* What to do *
For this exercise, write out the full listing that follows exactly and skip its pictures.

* Source material *
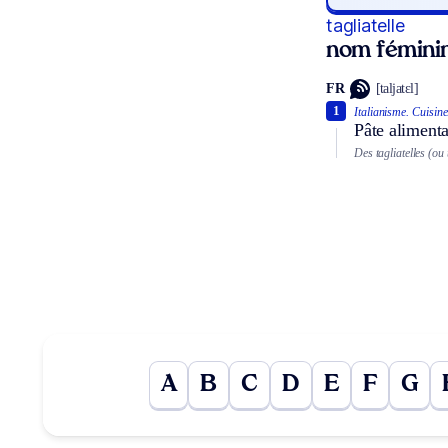
tagliatelle
nom fémini
FR
[taljatɛl]
1
Italianisme.
Cuisine
Pâte alimenta
Des tagliatelles (ou 
A
B
C
D
E
F
G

* Output *
tagliatelle
nom fémini
FR
[taljatɛl]
1
Italianisme.
Cuisine
Pâte alimenta
Des tagliatelles (ou 
A
B
C
D
E
F
G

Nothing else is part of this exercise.